Мораль
Готтентотская мораль: общей морали еще нет. Позднецивилизационная мораль: общей морали уже нет. Круг замыкается. Что в начале – то и в конце.
В здоровом сообществе есть закон и мораль. Они выполняют разные задачи. Поздние люди перестают понимать, зачем такая сложная структура нужна им – уже ставшим простыми и одномерными людям. Чем меньше разного рода инструкций – тем проще, и тем проще вбить их в головы. В поздней цивилизации мораль превращается в закон, в структуру. Но по своей природе мораль содержит свободы и структуры в соотношении, и если мораль превращена в структуру - значит морали больше нет, есть только закон.

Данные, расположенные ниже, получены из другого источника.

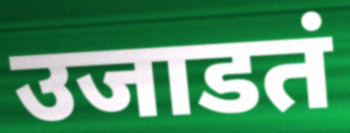
उजाडतं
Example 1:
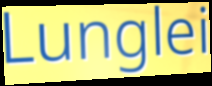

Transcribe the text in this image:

Lunglei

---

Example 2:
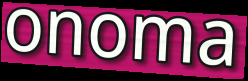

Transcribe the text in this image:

onoma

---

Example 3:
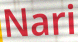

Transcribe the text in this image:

Nari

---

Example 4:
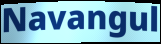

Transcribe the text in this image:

Navangul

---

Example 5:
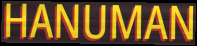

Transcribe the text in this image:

HANUMAN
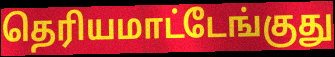
தெரியமாட்டேங்குது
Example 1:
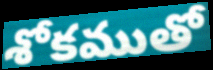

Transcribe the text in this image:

శోకముతో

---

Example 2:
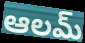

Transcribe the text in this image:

ఆలమ్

У скотины морали нет. Когда мораль утрачивается, действия, называемые ранее аморальными, называются "хитростью". И рассматриваются некоторое время положительно - насколько еще могут рассматриваться вне готтентотской морали. Далее абстрагирование сокращается и затем отменяется, и понятия положительности-отрицательности уступают место готтентотской конкретике.

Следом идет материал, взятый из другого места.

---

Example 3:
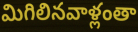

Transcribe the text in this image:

మిగిలినవాళ్లంతా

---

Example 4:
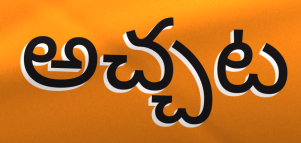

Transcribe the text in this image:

అచ్చట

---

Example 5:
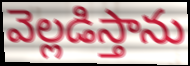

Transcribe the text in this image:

వెల్లడిస్తాను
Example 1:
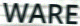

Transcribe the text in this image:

WARE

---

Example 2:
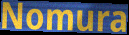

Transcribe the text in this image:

Nomura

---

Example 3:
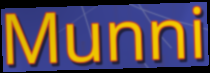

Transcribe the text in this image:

Munni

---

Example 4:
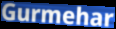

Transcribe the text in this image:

Добро и зло в машинных координатах – это лишние измерения, мешающие функционированию. Избавление от них происходит в любом случае.
Задача формализации всего стоит постоянно, поскольку машины не понимают неформализованные данные. От этого - резкий перекос от содержаний к формам везде и во всем. Данные или формализуются, или упраздняются. Формализация добра и зла возможна только на самом низком уровне, вроде «не причиняй страданий». Но ведет это к дальнейшей формализации, еще и мышления, поскольку не понятно, как это не причинять.
Общество имеет общие представления о добре-зле, чести, морали и т.д. У общества есть общие интересы и взаимоподдержка в борьбе за эти интересы - обязательно. Но общие представления тоже обязательны.
Возможны ли эти общие представления без религии? В крайнем случае – без квази-религии, вроде коммунизма? И похоже так, что без религии общие представления невозможны. И, конечно, это должна быть настоящая религия в плане настоящего ответа на все эти вопросы, а не набор формальных ритуалов. Пусть религия не является, может не являться несущей конструкцией – но как связывающая конструкция она необходима.
Религии начинают рушиться не тогда, когда в церкви приходят погромщики. Первый шаг к разрушению религии всегда делает церковь – тем, что ставит религиозную норму на место нормы закона, и заменяет моральное наказание юридическим наказанием. Второй шаг – церковь-религия не дает моральной оценки событий. Третий – церковь-религия оправдывает вещи, которые не должна была оправдывать согласно своим же правилам. Церковь – это ведь тоже люди, и эти люди подвержены всем негативным цивилизационным тенденциям.
Необщество постоянно находится в состоянии «по форме верно, по сути издевательство». И в вопросах закона, и религии, и морали.
Суть утрачена, потому что необщество; и поскольку суть утрачена, то из всего получается издевательство. Форму задают те, у кого сила; её, конечно, может задавать кто угодно. Но победит тот, у кого сила. По форме можно доказать что угодно; на самом деле «доказать» в этом случае – это тоже лукавство, это просто признать доказанным силовыми методами.
Если необщество всё равно есть, то ему лучше снизить число слов во избежание конфликтов, которые происходят из-за непонимания слов, и ограничиться цифрами-ценниками.
Большая цивилизационная машина ориентирована оставить от всего только мертвые формы – и от морали, и от церкви. Церковь в живом виде несовместима с машиной. У машины два варианта – война с церковью, или выхолащивание в церкви всего живого.
Опасность для машины состоит в том, что церковь может что-то заявить. И нужно, чтобы церковь ничего не заявила. Конечно, на совсем поздних стадиях это совершенно не опасно – и церковь ничего не заявит, а если вдруг заявит - слушать все равно никто не будет.
У машины не может быть морали. Ни у человека-машины, ни у системы-машины. В программе могут быть прописаны некоторые явные моральные действия. Но со временем эти элементы начинают мешать одномерности, и постепенно отбрасываются как лишние, обременяющие систему элементы.